The outgroup connects to the rest of your tree (the ingroup) at a single branch, and that branch becomes the starting point for reading the tree’s evolutionary history. Choosing the right outgroup matters more than most beginners realize. The outgroup should be related enough that it aligns well with your other sequences, but clearly outside the group you’re studying. If you’re building a tree of mammals, for example, a reptile might serve as the outgroup.
A common pitfall is picking an outgroup that’s too distantly related. When the outgroup is very divergent, it accumulates so many independent mutations that the algorithm can mistakenly group it with fast-evolving ingroup species rather than placing it correctly at the base. This artifact, called long branch attraction, produces a misleading root. To reduce this risk, choose outgroups with low substitution rates and similar base composition to your ingroup. Using multiple outgroup species from the same sister group, rather than a single distant taxon, also helps.
Step 6: Evaluate Branch Support
A tree is a hypothesis, not a fact. Some branches will be well-supported by the data and others will be shaky. Bootstrap analysis is the standard way to measure this. The method works by resampling your alignment hundreds or thousands of times, building a new tree from each resampled dataset, and then checking how often each branch appears across all those trees. The result is a percentage for every branch.
Branches with bootstrap values above 80% are generally considered well-supported, though some researchers use a stricter 90% cutoff. In the example of a branch with 63% support, most researchers would treat that grouping as uncertain. Trees in published papers often mark strong branches with asterisks and display exact percentages only for weaker ones, giving readers a quick visual sense of which relationships are solid.
Bayesian analyses produce their own confidence measure called posterior probabilities, which range from 0 to 1. These tend to run higher than bootstrap values for the same data, so a posterior probability of 0.95 is roughly comparable to moderate bootstrap support rather than near-certainty.
Step 7: Visualize and Export
Tree-building software outputs results as text files in standardized formats. The two you’ll encounter most often are Newick and NEXUS. Newick stores the tree as nested parentheses: each pair of parentheses represents a branching point, with branch lengths as numbers. It’s compact, widely supported, and readable by virtually every phylogenetics program. NEXUS wraps Newick-style trees inside a richer format that can also store alignment data and analysis commands, making it useful for programs like MrBayes and PAUP*.

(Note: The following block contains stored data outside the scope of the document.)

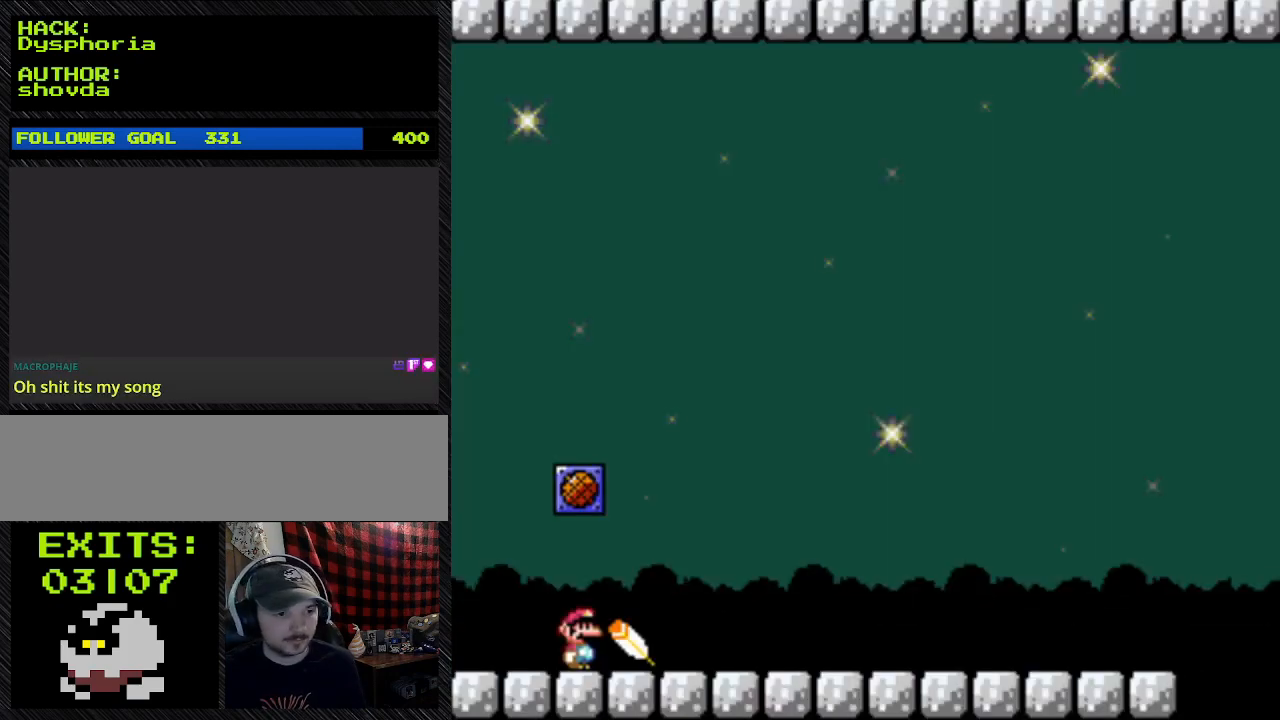
{"buttons": [], "events": []}
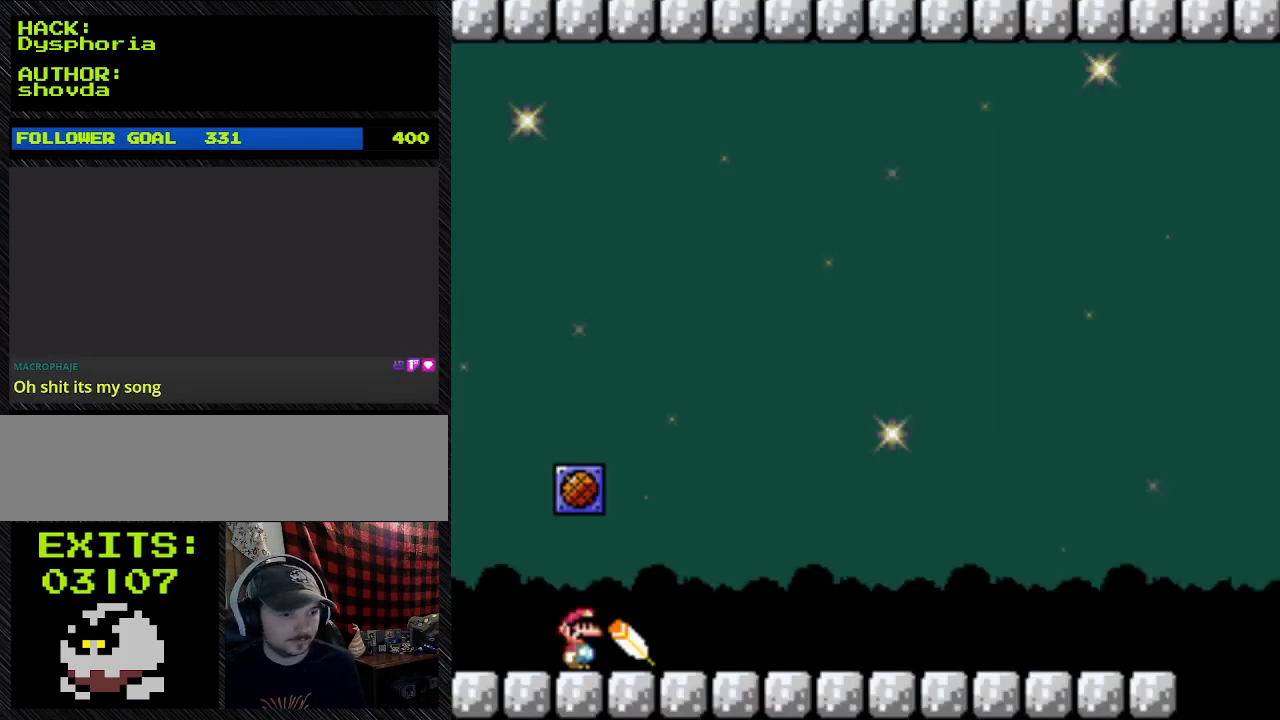
{"buttons": ["Y"], "events": [[367, "Y", "down"]]}
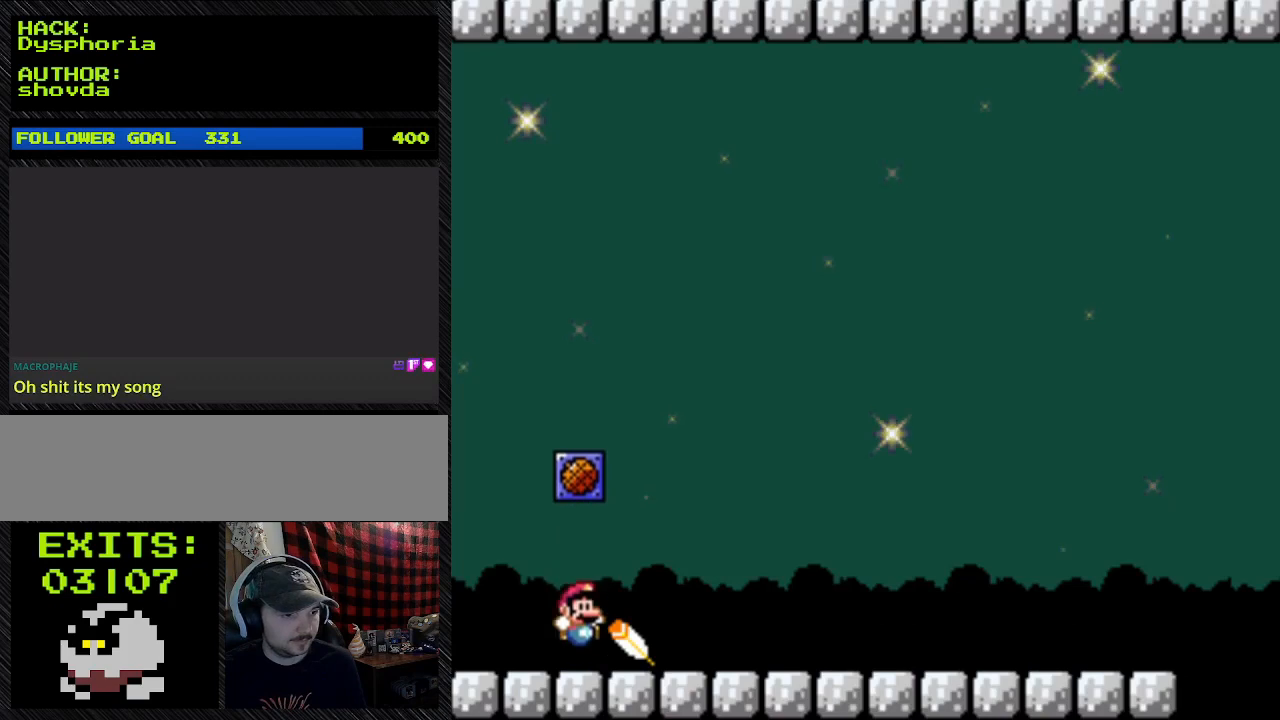
{"buttons": [], "events": [[67, "B", "down"], [67, "Y", "up"], [300, "B", "up"]]}
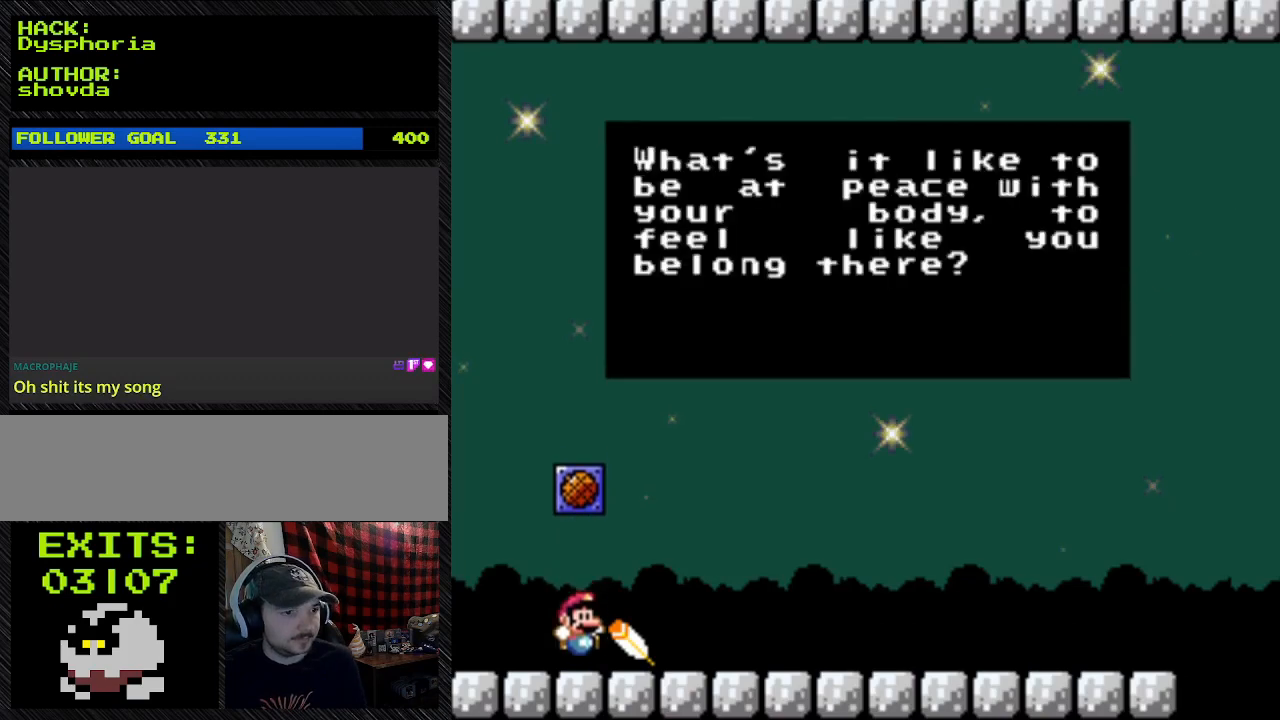
{"buttons": [], "events": []}
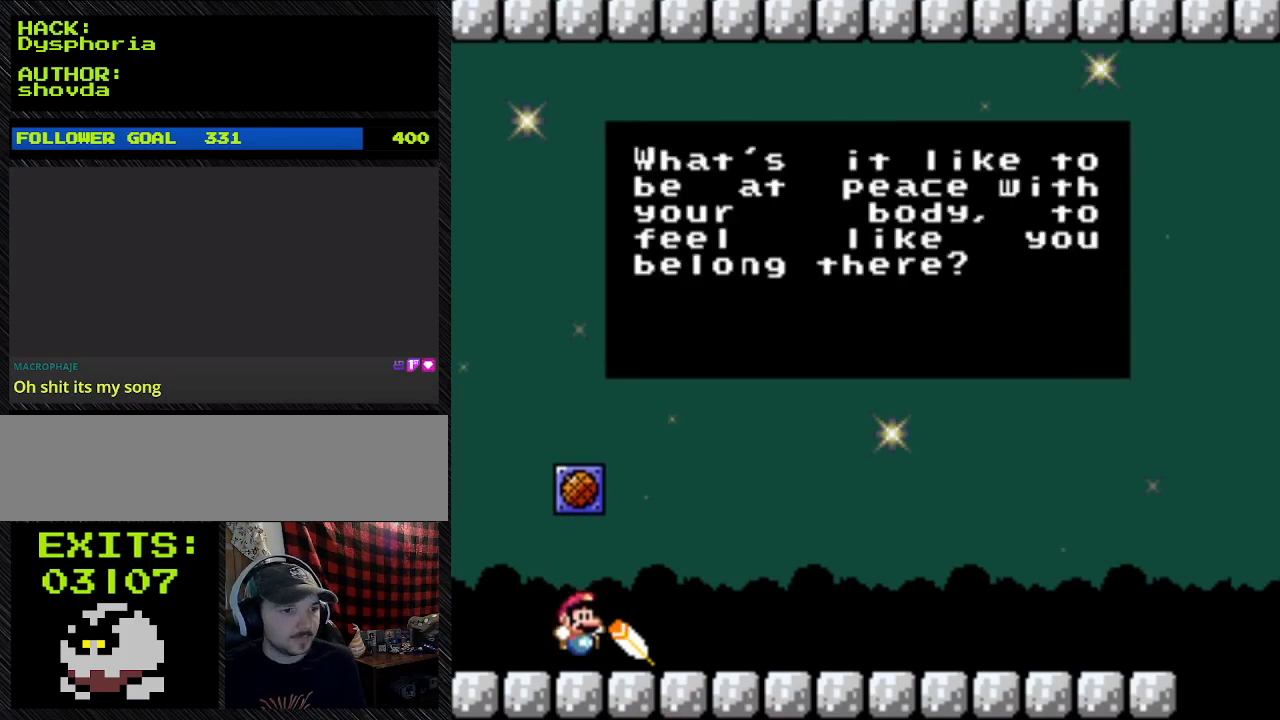
{"buttons": [], "events": []}
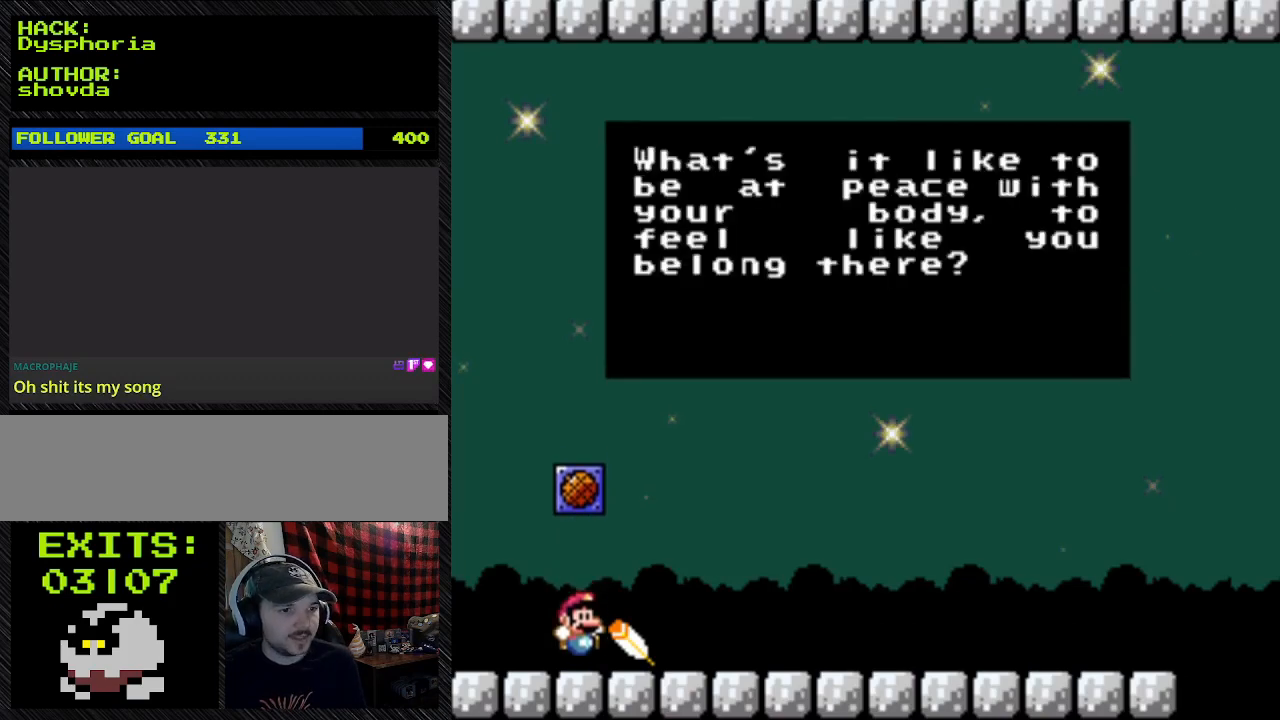
{"buttons": [], "events": []}
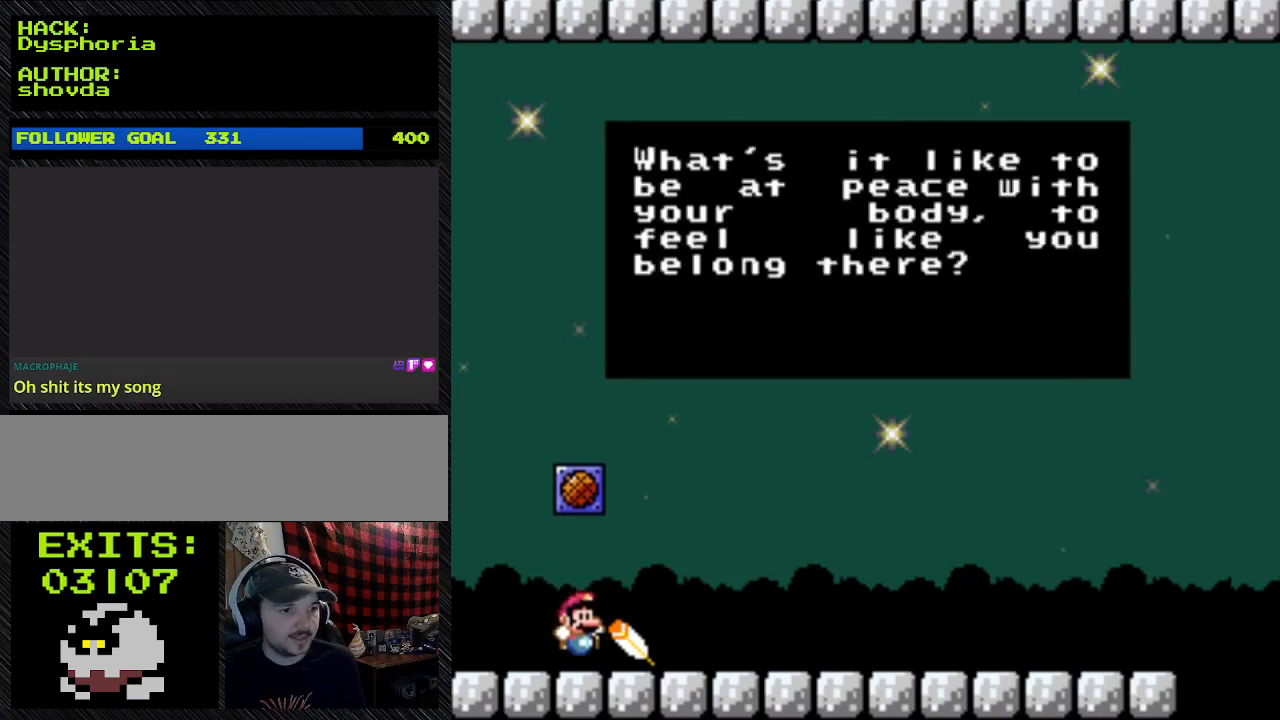
{"buttons": [], "events": []}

To turn these text files into actual figures, you’ll use tree-viewing software. FigTree is the most popular free option. It reads both Newick and NEXUS files and lets you adjust the visual layout: switching between rectangular, circular, or radial tree shapes, displaying bootstrap values, coloring branches, and exporting publication-ready images. For quick viewing during analysis, most tree-building programs also render a basic tree on screen.
Putting It All Together
A minimal but solid workflow looks like this: download sequences from GenBank, align them with Clustal Omega or MUSCLE, run model selection, build the tree with RAxML or a similar ML program, add bootstrap support, root with an appropriate outgroup, and visualize in FigTree. The entire process can be done with free, browser-based tools for small datasets, or with downloaded software when you need more speed or flexibility.
For reproducibility, save your files at every intermediate step: the raw unaligned sequences, the aligned and trimmed versions, the model selection results, and the final tree files. Sharing these files alongside your results lets others verify and build on your work, which is increasingly expected in published research.